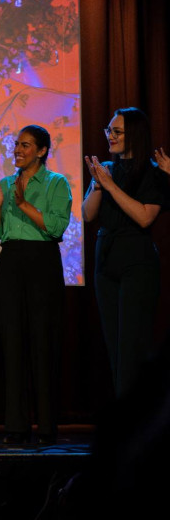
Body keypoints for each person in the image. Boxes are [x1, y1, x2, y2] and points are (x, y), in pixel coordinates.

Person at [0, 125, 71, 445]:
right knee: (12, 343)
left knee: (42, 343)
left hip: (42, 261)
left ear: (42, 151)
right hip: (11, 261)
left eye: (26, 145)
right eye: (16, 144)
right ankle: (16, 426)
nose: (18, 149)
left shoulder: (56, 183)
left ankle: (46, 426)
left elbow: (57, 228)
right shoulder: (5, 184)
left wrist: (22, 205)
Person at [82, 108, 169, 397]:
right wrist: (98, 182)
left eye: (117, 131)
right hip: (106, 258)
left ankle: (132, 425)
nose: (110, 136)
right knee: (114, 344)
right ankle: (124, 419)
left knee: (132, 345)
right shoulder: (107, 168)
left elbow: (144, 217)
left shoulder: (152, 172)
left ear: (134, 134)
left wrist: (110, 185)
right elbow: (87, 214)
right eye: (109, 130)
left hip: (137, 260)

· · · · ·

• [EXERCISE DESCRIPTION]:
Output the entries above verbatim, leaving out images.

• [SOLUTION TO THIS PROBLEM]:
Body keypoints for each person in the image. Boxes are [x1, y1, x2, y2] and points are (x, y), in pixel coordinates.

Person at [0, 125, 71, 445]:
right knee: (12, 343)
left knee: (42, 343)
left hip: (42, 261)
left ear: (42, 151)
right hip: (11, 261)
left eye: (26, 145)
right eye: (16, 144)
right ankle: (16, 426)
nose: (18, 149)
left shoulder: (56, 183)
left ankle: (46, 426)
left elbow: (57, 228)
right shoulder: (5, 184)
left wrist: (22, 205)
Person at [82, 108, 169, 397]:
right wrist: (98, 182)
left eye: (117, 131)
right hip: (106, 258)
left ankle: (132, 425)
nose: (110, 136)
right knee: (114, 344)
right ankle: (124, 419)
left knee: (132, 345)
right shoulder: (107, 168)
left elbow: (144, 217)
left shoulder: (152, 172)
left ear: (134, 134)
left wrist: (110, 185)
right elbow: (87, 214)
right eye: (109, 130)
left hip: (137, 260)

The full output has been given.